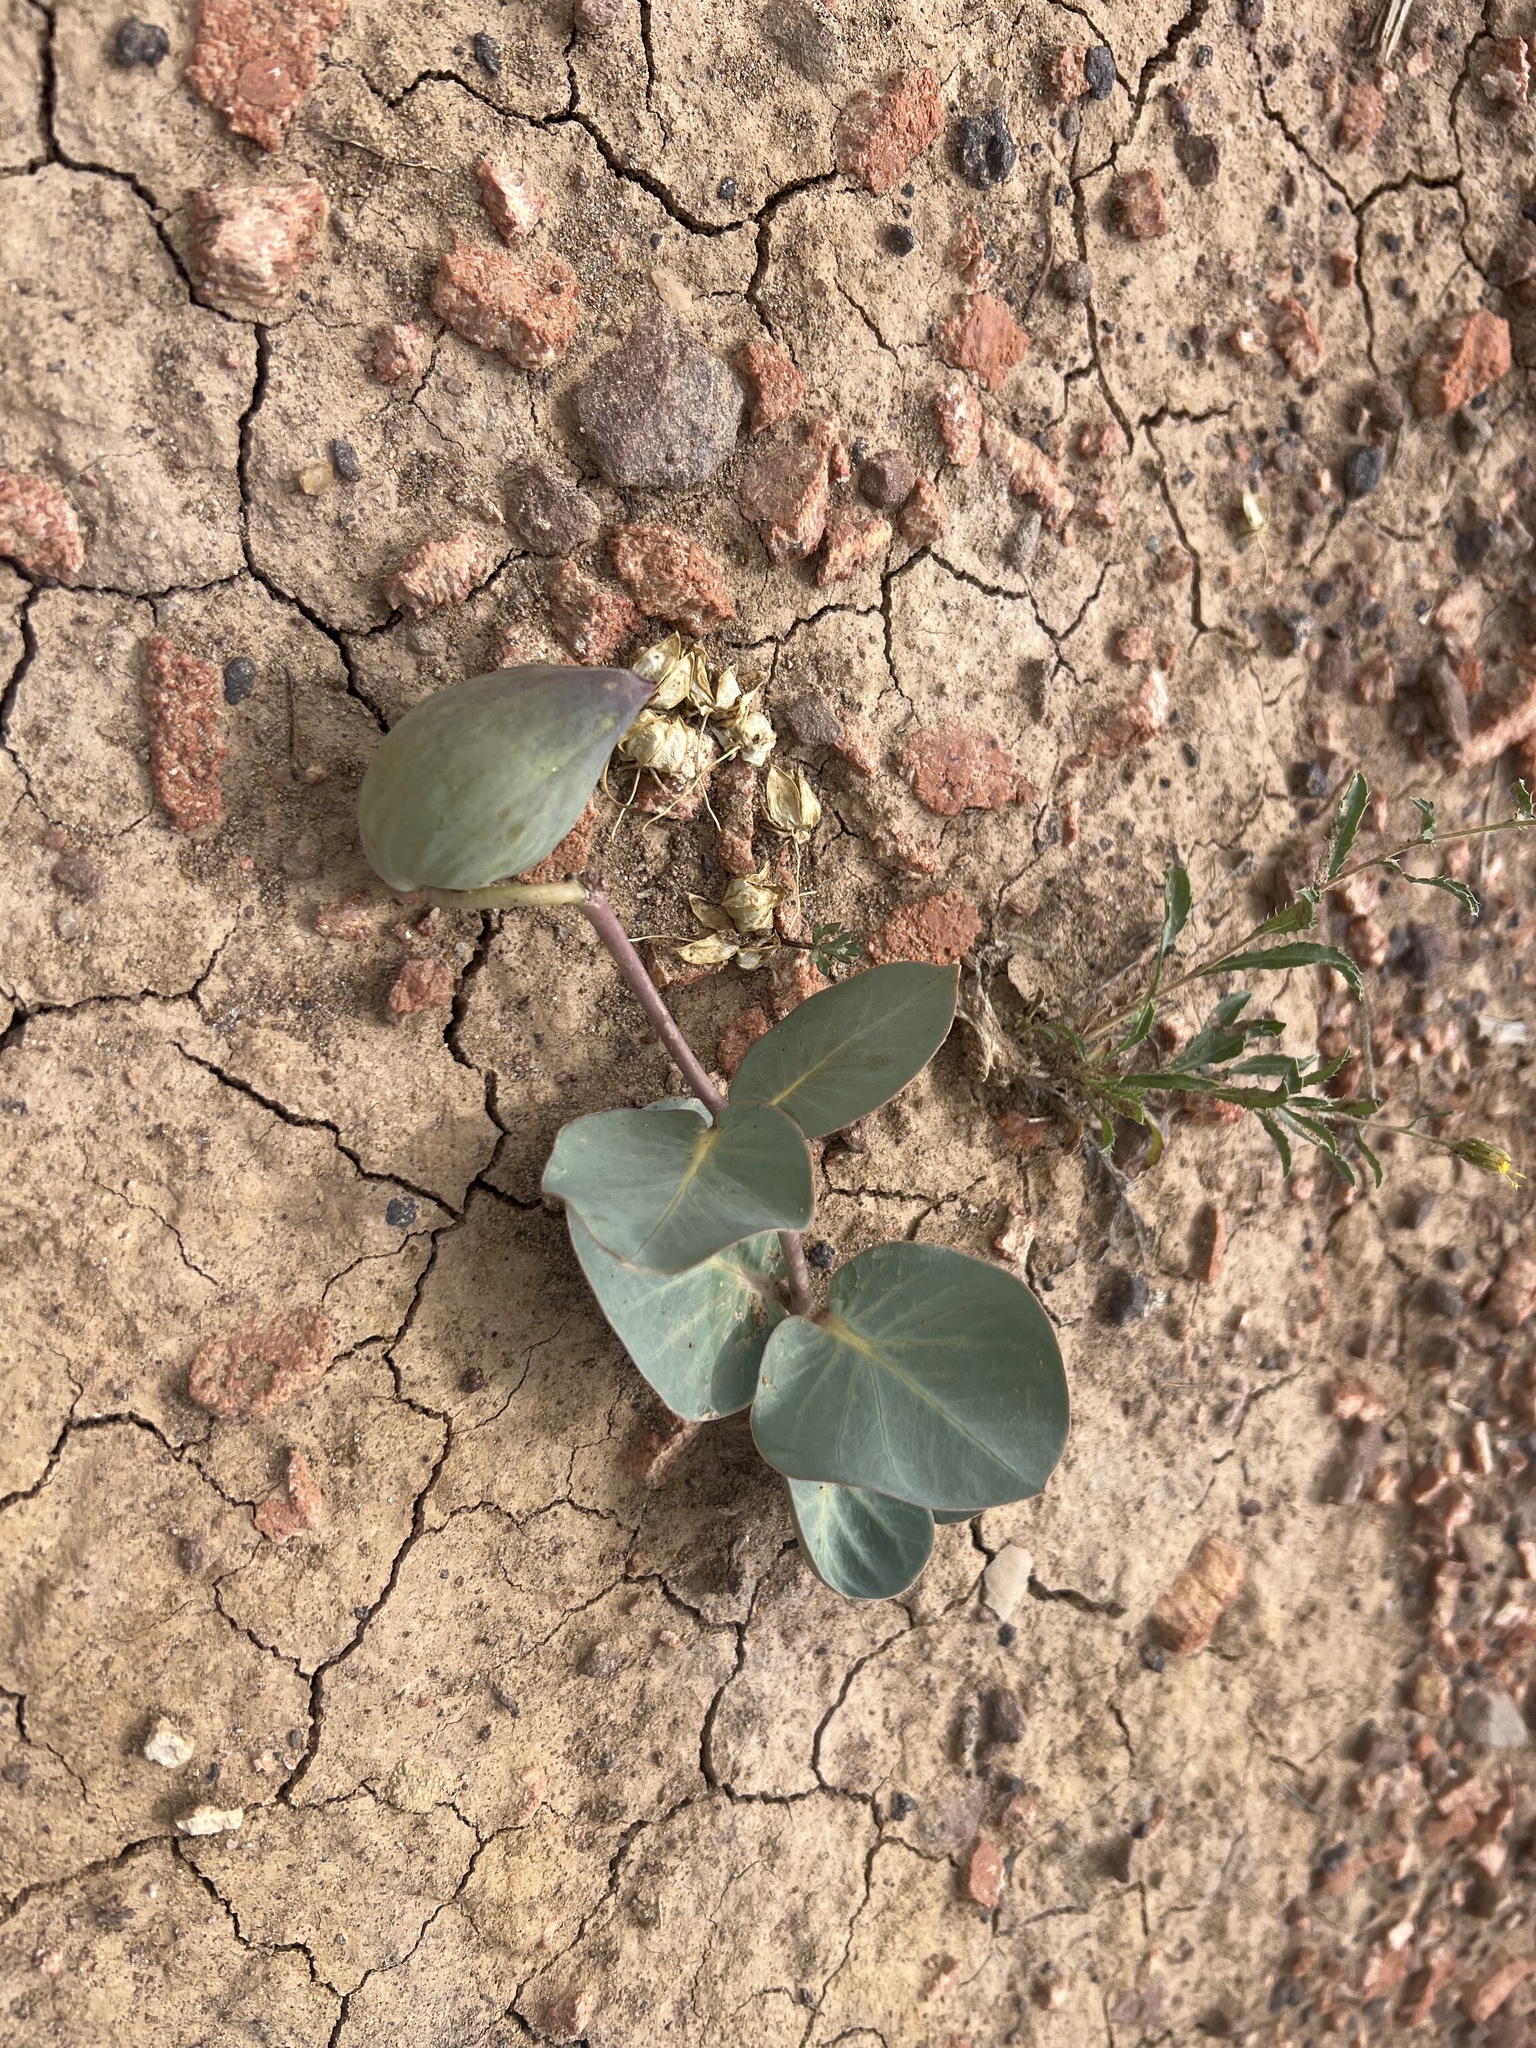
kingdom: Plantae
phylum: Tracheophyta
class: Magnoliopsida
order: Gentianales
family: Apocynaceae
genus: Asclepias
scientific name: Asclepias cryptoceras
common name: Humboldt mountains milkweed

Instruction: Copy every line of text in the listing above word for word, and leave the picture out.

Output below:
kingdom: Plantae
phylum: Tracheophyta
class: Magnoliopsida
order: Gentianales
family: Apocynaceae
genus: Asclepias
scientific name: Asclepias cryptoceras
common name: Humboldt mountains milkweed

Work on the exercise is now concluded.